The combination of some fresh stimulus from China with better flash manufacturing purchasing managers’ index (PMI) data out of Europe and the United States boosted sentiment on Tuesday, and that led to a rebound that saw the complex close up by an average of 1.4% – led by a 2.2% rebound in copper, that had at one stage been up by 3.3%.
The precious metals prices were also firmer on Wednesday morning with bullion prices up by 0.2% and the platinum group metal prices up by 0.6%. This follows gains in silver and platinum prices of 0.6% and 0.2% respectively on Tuesday.
In China, base metals prices on the Shanghai Futures Exchange were up across the board with gains averaging 0.9%. As on the LME, lead was the outperformer with a 1.6% gain, while the most-actively traded September copper contract price increased by 1.4% to 49,880 yuan ($7,348) per tonne.
Spot copper prices in Changjiang were up by 1.3% at 49,740-49,880 yuan per tonne and the LME/Shanghai copper arbitrage ratio has eased to 7.94, from 8.03 on Tuesday.
In other metals in China, the September iron ore contract on the Dalian Commodity Exchange was up by 0.4% at 477 yuan per tonne. On the SHFE, the October steel rebar contract was up by 0.3%, the December gold was down by 0.1% and the December silver was up by 0.3%.
In wider markets, spot Brent crude oil prices were up by 0.29% at $73.93 per barrel this morning. The yield on US 10-year treasuries was weaker at 2.9383%, while the German 10-year bund yield was also weaker at 0.3947%.
Asian equity markets were mixed on Wednesday: Nikkei (+0.41%), Hang Seng (+0.64%), CSI 300 (-0.16%), Kospi (-0.35%) and the ASX200 (-0.35%), which shows some consolidation after strong initial gains following Tuesday’s Chinese stimulus boost. This follows a strong performance in western markets on Tuesday; in the United States, the Dow Jones closed up by 0.79% at 25,241.94, while in Europe the Euro Stoxx 50 closed up by 0.85% at 3,483.31.
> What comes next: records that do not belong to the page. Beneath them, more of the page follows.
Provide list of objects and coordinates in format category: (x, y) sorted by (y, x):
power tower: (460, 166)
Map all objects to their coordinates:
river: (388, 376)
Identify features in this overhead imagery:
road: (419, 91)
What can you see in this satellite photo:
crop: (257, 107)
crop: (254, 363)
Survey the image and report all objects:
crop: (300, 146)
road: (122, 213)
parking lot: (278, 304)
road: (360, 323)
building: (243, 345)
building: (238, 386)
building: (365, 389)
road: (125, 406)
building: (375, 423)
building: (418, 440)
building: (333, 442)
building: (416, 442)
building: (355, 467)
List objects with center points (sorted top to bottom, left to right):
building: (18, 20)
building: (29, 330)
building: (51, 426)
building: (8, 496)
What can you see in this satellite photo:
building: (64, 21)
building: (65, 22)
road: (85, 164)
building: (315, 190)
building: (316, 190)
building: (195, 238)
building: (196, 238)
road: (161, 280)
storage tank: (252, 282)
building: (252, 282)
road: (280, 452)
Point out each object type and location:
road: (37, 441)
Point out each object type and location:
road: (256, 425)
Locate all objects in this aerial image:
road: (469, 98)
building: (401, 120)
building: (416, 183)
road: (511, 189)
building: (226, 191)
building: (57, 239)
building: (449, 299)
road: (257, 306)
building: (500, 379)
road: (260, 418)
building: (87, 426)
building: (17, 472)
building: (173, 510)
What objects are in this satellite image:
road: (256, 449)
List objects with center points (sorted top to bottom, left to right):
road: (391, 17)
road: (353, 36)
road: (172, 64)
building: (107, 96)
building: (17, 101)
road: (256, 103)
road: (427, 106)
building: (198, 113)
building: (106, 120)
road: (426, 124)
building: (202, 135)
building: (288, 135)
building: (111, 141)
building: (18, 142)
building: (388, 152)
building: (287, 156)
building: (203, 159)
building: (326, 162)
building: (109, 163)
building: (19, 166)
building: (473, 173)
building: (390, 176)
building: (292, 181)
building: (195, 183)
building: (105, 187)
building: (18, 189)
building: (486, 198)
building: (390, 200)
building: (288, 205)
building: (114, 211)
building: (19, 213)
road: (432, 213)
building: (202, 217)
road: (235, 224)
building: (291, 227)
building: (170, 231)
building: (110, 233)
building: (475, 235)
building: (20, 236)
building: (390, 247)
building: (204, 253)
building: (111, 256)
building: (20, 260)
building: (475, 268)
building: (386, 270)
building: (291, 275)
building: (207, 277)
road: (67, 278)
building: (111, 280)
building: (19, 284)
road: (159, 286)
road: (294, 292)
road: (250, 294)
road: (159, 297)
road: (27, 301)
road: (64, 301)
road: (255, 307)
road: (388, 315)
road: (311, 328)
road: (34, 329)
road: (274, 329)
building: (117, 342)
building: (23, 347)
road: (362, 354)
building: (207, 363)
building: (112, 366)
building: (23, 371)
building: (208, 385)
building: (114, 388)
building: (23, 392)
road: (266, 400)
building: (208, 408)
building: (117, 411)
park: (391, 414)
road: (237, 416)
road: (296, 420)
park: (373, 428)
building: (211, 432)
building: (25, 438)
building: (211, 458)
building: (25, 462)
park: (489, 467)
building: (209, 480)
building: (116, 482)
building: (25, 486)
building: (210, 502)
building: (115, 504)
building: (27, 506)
The dollar index at 94.58 is consolidating after July 20’s weakness when it dropped from the previous day’s high of 95.66. Sterling is firmer at 1.3151, while the rest are consolidating with the Australian dollar at 0.7398, the euro at 1.1684 and the yen 111.19.
The yuan set a low at 6.8245 on Tuesday – it was recently quoted at 6.7869, while the other emerging market currencies we follow are also firmer, which may well indicate a return to risk-on.
On the economic agenda, there is data on German Ifo business climate, the European Union’s money supply and private loans as well as UK data on high street lending and realized sales. US data out later includes new home sales and crude oil inventories.
We said on Tuesday that base metals prices have been trading sideways in recent days, often within the previous day’s range, which suggests consolidation. This pause is often a precursor to a bigger move. We saw that unfold on Tuesday, so now the big question is whether there will be follow-through buying, or will the move turn out to be another “dead cat bounce”?
Given the extent of the sell-off since the June highs we feel the metals are looking oversold and the better flash PMI data, combined with China’s move to support its economy in this tricky trade war environment, bodes well. That said, any rebound may well be volatile as US President Donald Trump fights his trade war via Twitter.
Underlying tails on the spot gold price chart suggest dip-buying was present on July 19 and 20 but there was little follow-through buying on Monday and Tuesday. We wait to see if more emerges.
Silver is following gold’s lead, while platinum and palladium seem to be catching the same tailwind that is pushing the base metals.